The core plasma in tokamak is connected to power facilities via a breeding blanket system, which converts fusion energy into electricity. Simulating fusion electricity generation involves both fusion and nuclear power studies. The former can take advantage of the latter. As a matter of fact, the TBM (Test Blanket Module) currently being tested in ITER uses nuclear analysis tools and safety analysis codes from the nuclear power community, demonstrating that nuclear simulation technologies can be expanded to enable V-DEMO’s targeted functions.
AI (Artificial Intelligence) is also promising for fusion research innovation. AI can utilize machine learning based on numerous fusion experiments and simulation data to derive a data-driven fusion model. The big advantage of the data-driven fusion model is its combination of fast calculation and good precision. For example, according to research already published, a heating simulation can be generated in a much shorter time with machine learning, allowing real-time controls. Without it, the calculations would require thousands of CPU cores and considerable time. Various studies to accelerate simulations are ongoing, with the ultimate goal of developing a fusion simulator capable of the tremendous volume of repetitive calculations necessary for engineering design.

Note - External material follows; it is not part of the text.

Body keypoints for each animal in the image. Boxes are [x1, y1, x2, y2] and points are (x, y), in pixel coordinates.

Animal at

V-DEMO will need to integrate simulations from various fusion areas and therefore will need to develop an integrated platform. Fusion societies worldwide are working on simulation software integration frameworks. One of the most promising projects is the ITER-IMAS framework, which is currently under development for ITER. V-DEMO should expand its technological base to include plant features based on ITER-IMAS.

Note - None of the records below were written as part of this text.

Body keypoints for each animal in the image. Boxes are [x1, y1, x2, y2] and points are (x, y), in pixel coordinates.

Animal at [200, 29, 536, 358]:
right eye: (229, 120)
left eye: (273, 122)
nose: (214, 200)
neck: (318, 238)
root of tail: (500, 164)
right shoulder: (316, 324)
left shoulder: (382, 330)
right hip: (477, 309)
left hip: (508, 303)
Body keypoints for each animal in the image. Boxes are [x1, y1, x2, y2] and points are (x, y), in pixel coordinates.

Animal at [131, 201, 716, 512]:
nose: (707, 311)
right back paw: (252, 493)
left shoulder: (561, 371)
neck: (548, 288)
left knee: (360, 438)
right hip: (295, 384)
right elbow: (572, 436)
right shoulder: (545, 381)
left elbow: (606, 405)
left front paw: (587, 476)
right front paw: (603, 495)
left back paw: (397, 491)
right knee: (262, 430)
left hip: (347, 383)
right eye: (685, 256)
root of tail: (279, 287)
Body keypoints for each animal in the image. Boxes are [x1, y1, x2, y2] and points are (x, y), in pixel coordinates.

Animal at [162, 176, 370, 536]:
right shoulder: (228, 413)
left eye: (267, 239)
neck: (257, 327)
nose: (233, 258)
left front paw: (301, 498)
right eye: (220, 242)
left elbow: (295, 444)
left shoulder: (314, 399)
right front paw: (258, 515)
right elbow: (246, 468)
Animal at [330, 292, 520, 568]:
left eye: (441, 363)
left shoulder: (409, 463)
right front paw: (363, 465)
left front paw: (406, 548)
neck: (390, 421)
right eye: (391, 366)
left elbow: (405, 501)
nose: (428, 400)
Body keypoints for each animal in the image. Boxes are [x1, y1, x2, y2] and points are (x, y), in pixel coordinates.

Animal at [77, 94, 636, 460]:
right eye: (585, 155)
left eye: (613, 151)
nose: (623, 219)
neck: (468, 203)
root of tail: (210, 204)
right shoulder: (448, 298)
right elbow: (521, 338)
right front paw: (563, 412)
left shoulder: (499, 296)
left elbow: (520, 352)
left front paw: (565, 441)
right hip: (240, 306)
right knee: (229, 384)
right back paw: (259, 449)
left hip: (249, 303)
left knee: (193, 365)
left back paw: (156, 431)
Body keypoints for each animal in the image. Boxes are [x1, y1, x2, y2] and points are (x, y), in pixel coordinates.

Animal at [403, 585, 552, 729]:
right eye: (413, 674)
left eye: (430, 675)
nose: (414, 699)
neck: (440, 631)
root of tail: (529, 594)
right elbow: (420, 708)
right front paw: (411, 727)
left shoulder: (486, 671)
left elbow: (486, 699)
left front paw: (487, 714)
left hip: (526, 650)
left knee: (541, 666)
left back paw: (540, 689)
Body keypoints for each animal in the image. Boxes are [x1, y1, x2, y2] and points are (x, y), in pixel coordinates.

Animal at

Digital twin is a technology that can be used to virtualize machines and facilities, using machine design data, and is considered the basis upon which simulation software and integrated framework can be deployed. For fusion, “Virtual KSTAR” is being developed to perform virtual experiments that combine KSTAR design, experimental data, and heating simulations. The technology developed through KSTAR will be applied to ITER in the near future, to pave the way for V-DEMO development.
Roadmap for V-DEMO development
Presently, various technological developments including simulations, virtualization, supercomputers, and machine learning are needed for V-DEMO development. In this planning study, a total of five technology groups were identified as the key technologies for V-DEMO: (i) tokamak simulation group, (ii) blanket-BOP simulation group, (iii) accelerated fusion simulation group, (iv) enabling technology group, and (v) fusion big data group. The development plans and strategies for each group were also established.

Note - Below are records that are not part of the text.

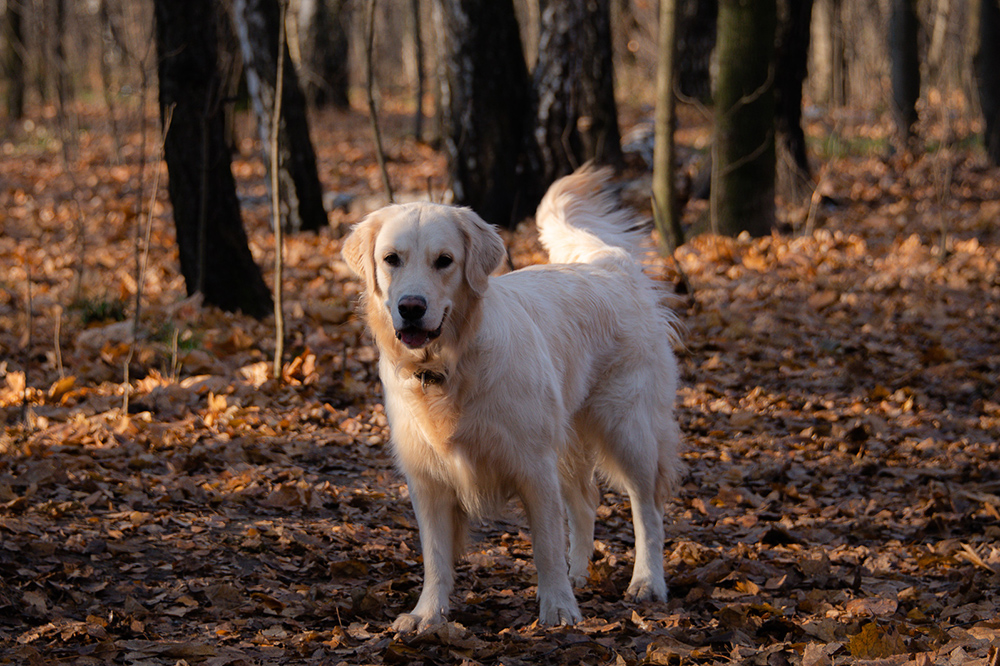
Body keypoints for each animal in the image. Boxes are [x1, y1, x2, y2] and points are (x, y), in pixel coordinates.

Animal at [342, 165, 680, 628]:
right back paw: (579, 574)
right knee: (585, 502)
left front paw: (557, 608)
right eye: (391, 259)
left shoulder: (533, 464)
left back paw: (647, 582)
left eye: (444, 261)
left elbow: (546, 545)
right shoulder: (427, 477)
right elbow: (436, 556)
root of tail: (611, 263)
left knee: (648, 507)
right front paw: (428, 614)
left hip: (627, 427)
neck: (448, 367)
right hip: (568, 437)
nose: (411, 307)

Roadmap for V-DEMO project
V-DEMO development will go through four stages by the year 2040. In the first stage, simulation and virtualization of a middle-sized tokamak such as KSTAR will be carried out. In the beginning, technology verification using KSTAR data will be the key objective. In the second stage, the technologies from the first stage will be further developed for ITER, and simulation acceleration using artificial intelligence will begin. In the third stage, blanket and BOP simulation technology development will be performed in collaboration with the nuclear energy community. In the final stage, V-DEMO will be completed, integrating the K-DEMO design data. Verification and optimization of a demonstration plant will be carried out utilizing V-DEMO.
Plan for experimental validations and key development targets in each phase
Fusion research in Korea has been ongoing for the last two decades, focusing on KSTAR and ITER. Now, another leap is needed to accomplish a demonstration of fusion technology. Alongside hardware technological achievements, another foundation for the fusion demonstration should be established, by proactively developing fusion simulation technologies, including V-DEMO.